One of my friends found 6 bags of gummy bears on the roof. He lives a building over. Apparently even hammered you still have quite an arm
Just finished putting caution tape around the tv. Sober me needs to prepare.
I'm having flashbacks from last night. Did I admit to pausing Whitney's funeral because I was watching porn? I believe I did.
I knew things were bad when I walked in on you feeding juice to your iPhone
I don't think the best pickup line was. Hey I have never made a girl orgasm before but I'm sure it will work on someone like you.

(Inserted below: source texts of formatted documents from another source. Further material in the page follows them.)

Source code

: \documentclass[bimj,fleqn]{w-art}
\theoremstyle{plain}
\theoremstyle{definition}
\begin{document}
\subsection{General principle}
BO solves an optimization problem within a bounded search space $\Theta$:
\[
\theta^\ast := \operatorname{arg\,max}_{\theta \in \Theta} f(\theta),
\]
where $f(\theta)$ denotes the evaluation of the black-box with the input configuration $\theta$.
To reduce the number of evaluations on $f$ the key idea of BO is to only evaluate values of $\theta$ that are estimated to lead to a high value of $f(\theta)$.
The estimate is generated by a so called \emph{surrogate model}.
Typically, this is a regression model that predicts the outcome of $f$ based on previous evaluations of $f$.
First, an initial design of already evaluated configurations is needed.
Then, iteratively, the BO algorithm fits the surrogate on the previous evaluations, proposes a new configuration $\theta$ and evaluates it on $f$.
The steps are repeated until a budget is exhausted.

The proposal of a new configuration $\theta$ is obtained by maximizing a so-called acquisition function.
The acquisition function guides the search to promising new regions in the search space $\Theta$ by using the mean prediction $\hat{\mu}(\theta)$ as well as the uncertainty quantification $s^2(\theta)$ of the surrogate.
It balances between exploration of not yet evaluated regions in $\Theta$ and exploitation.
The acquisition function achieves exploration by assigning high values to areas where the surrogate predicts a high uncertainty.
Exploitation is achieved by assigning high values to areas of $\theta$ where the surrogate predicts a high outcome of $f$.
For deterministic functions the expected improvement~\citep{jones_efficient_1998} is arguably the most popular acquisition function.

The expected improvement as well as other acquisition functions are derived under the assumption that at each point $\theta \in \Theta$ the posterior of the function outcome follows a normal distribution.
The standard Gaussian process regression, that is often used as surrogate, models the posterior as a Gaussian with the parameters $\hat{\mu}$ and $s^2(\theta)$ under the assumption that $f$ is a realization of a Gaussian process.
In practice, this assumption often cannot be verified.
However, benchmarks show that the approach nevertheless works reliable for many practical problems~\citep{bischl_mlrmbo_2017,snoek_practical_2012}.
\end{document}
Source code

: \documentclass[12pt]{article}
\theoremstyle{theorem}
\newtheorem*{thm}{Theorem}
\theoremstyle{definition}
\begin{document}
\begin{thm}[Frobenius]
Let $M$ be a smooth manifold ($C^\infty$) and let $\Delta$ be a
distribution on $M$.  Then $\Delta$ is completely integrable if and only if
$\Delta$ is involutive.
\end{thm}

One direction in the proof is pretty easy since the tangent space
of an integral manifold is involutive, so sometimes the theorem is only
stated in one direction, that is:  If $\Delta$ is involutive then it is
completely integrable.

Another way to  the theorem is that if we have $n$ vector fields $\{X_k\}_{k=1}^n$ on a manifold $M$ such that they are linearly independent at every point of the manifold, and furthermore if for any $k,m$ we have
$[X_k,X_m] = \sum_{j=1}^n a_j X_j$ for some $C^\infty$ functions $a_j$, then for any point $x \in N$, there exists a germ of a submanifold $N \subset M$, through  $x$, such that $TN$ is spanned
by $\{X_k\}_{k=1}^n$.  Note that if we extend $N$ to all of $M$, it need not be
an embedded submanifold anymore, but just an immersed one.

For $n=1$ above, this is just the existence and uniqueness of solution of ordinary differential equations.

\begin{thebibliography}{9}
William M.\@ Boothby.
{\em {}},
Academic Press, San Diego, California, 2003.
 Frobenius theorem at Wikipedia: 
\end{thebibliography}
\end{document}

Just visited the liquor store.... for the 4th time today. shits gonna get weird
I vaguely remember a pregnant lady reaching for my penis. When was I in an elevator?
was I really that bad?
you army crawled across the kitchen floor, turned the cat into "super kitty" and crawled into the dog cage
just texted my dealer that i could taste the blue but not the cheese. i said i could taste blue.
I'm going to have to have a long talk with god if my soul mate has a prince albert
I'm like still hungover from the quinceanera.
Banged my ex-wife last night...so I belong to that club now.
My cats name is now jello shot. How much do you love me right now?
If you fucking touch my phone and text people, drunk or sober, ever again, i will shove a swizle stick up your pee hole.